Storms that rake the shallow reefs also take a toll, although the coral has evolved with this natural process. Pieces that are swept away often settle in new spots and establish reefs.
It’s an efficient way to spread when conditions are right. Elkhorn, staghorn and other relatives have used storms to spread across the Caribbean for 2 million years. This is the same as cloning in the lab.
The trade-off for this success is genetic diversity.
"When environmental changes occur, you’ve lost that diversity, so a species does not have so many chances of having (genetically different) individuals that can adapt to new conditions," said Dennis Hubbard, a marine geologist and Caribbean coral expert at Oberlin College, southwest of Cleveland.
On top of all the other problems, global warming is boosting ocean temperatures and has been blamed for eliminating or degrading a quarter of the world’s coral, scientists say.
A 1-degree or 2-degree increase in water temperature affects a balance that shallow-water coral have with microscopic algae called dinoflagellates.
The algae live in coral cells, absorbing carbon and other nutrients from their hosts and, in turn, make sugars that the coral use for food.

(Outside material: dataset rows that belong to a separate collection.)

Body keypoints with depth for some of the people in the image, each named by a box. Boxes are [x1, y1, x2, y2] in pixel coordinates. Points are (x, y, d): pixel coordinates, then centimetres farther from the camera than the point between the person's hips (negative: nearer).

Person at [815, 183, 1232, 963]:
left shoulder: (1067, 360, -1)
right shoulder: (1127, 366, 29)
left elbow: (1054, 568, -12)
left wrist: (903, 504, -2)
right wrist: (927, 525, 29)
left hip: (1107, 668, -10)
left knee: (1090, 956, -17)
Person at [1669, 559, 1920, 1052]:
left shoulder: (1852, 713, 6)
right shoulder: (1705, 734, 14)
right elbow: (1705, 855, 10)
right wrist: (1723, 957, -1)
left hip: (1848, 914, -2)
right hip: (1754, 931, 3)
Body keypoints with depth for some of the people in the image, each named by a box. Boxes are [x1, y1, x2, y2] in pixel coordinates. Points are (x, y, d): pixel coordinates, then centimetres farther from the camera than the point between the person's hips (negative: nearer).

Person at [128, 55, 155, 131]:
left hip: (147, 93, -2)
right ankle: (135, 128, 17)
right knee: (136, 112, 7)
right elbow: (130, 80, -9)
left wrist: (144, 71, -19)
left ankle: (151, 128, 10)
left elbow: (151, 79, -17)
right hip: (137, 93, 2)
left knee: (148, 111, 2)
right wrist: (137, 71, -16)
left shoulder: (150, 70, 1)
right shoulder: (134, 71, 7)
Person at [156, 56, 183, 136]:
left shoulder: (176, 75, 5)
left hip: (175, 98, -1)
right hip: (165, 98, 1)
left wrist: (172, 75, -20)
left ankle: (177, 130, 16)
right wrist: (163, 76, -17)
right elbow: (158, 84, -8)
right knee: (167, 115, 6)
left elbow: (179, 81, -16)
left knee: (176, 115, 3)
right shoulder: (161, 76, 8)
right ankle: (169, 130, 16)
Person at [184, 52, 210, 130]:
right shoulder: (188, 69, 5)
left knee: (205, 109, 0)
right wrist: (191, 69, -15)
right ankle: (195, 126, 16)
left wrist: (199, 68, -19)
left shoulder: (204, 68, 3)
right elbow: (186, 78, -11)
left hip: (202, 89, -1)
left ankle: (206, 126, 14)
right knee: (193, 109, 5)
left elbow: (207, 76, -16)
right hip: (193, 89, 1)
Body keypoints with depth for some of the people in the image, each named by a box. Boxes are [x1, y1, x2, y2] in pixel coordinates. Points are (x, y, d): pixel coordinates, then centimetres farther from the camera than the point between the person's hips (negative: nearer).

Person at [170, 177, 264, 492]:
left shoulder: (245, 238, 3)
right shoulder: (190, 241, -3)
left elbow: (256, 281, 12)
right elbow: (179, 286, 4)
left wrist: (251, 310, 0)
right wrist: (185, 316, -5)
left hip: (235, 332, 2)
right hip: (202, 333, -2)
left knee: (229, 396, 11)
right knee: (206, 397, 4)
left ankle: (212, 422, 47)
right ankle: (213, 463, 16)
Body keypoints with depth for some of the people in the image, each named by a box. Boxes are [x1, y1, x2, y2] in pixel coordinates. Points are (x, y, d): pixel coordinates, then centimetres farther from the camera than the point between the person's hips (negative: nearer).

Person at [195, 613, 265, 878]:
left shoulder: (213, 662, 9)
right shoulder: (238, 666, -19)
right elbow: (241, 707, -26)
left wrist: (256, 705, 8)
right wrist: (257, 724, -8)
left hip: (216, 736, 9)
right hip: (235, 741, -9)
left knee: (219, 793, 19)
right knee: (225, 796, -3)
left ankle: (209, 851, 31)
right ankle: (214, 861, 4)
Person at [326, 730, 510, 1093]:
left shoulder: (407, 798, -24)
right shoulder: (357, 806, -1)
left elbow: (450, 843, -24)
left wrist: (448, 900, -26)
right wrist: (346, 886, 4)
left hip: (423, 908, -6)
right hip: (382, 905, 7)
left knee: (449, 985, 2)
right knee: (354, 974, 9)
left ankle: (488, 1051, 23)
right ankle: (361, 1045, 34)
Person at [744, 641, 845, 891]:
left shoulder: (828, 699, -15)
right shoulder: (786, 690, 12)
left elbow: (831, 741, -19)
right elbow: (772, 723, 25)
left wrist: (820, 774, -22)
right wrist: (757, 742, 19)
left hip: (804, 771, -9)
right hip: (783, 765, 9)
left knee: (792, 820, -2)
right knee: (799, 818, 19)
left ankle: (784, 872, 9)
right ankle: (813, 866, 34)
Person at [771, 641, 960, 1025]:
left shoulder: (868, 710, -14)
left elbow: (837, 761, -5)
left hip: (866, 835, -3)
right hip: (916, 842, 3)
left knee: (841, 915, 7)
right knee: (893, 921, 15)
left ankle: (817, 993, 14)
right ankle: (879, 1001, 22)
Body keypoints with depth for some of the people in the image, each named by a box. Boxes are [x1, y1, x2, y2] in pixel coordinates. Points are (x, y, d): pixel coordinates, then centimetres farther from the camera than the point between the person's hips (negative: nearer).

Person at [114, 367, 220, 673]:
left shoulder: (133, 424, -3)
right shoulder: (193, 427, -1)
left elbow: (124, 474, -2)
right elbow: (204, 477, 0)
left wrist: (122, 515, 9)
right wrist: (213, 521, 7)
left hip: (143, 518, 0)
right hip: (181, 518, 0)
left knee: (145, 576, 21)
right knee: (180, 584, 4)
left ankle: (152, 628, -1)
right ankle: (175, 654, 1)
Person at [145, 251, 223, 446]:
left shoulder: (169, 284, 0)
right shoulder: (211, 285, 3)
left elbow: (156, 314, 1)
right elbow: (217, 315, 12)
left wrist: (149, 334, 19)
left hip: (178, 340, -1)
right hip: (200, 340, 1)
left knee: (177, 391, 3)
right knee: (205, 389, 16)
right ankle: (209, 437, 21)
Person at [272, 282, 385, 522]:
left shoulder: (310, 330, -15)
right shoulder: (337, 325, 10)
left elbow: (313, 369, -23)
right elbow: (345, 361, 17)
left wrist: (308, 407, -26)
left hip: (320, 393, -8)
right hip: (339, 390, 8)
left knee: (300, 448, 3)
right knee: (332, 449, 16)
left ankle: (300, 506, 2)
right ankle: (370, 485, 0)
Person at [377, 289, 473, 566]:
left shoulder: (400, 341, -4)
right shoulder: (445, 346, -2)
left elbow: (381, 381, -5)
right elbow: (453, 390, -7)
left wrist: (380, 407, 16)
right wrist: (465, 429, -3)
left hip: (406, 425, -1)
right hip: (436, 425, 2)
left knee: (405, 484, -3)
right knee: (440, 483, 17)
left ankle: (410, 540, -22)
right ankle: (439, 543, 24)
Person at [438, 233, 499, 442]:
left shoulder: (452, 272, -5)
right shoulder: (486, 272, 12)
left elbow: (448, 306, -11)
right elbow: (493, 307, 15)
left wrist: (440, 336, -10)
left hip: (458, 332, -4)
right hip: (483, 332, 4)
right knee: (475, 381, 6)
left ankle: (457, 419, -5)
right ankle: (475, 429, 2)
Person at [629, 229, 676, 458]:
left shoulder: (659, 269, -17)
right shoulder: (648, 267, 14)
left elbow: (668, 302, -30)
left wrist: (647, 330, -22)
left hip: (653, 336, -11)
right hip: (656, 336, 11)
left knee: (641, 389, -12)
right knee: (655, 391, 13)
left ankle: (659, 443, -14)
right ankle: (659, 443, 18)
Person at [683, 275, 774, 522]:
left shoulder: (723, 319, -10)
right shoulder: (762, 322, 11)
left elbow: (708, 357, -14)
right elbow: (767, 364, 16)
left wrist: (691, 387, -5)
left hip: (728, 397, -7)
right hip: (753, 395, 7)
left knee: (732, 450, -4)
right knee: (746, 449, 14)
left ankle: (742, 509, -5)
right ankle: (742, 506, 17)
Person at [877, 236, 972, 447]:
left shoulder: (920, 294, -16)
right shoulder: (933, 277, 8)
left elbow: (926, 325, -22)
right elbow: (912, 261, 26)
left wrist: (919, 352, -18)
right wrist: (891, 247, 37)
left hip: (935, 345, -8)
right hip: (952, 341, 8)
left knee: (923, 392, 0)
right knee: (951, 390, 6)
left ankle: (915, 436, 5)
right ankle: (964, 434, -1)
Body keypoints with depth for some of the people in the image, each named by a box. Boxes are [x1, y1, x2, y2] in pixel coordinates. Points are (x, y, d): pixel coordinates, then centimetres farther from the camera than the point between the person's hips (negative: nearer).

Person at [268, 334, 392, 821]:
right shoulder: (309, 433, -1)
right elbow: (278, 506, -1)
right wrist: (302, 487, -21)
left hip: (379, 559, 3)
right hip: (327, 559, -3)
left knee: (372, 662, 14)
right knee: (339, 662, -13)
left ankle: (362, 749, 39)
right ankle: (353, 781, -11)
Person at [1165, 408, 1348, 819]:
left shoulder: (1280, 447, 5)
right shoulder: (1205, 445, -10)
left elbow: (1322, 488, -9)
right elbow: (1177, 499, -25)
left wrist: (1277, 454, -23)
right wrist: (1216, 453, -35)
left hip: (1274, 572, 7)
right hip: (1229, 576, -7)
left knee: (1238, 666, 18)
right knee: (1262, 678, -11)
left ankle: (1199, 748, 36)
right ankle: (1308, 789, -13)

Bakus said that coral grows 10 times faster when this symbiotic relationship occurs.
Increased water temperatures cause the algae to flee, leaving the coral to have to capture tiny bits of food that happen to float by for sustenance.
Before time runs out, Smithsonian Institution biologist Mary Hagedorn wants to freeze sperm from all warmwater coral species.
"We’re not really sure what’s going to happen," said Hagedorn, one of the scientists on the Caribbean elkhorn hunt.
"I want to make sure we have a choice about the future."
Sixty percent of the world’s coral might be gone by 2020, Hubbard said.
Hagedorn said if scientists can slow down the effects of global warming, she wants to be able to provide the genetic material to reseed the coral.
Schick is not optimistic: "This animal is going to be gone in the next 10 to 15 years."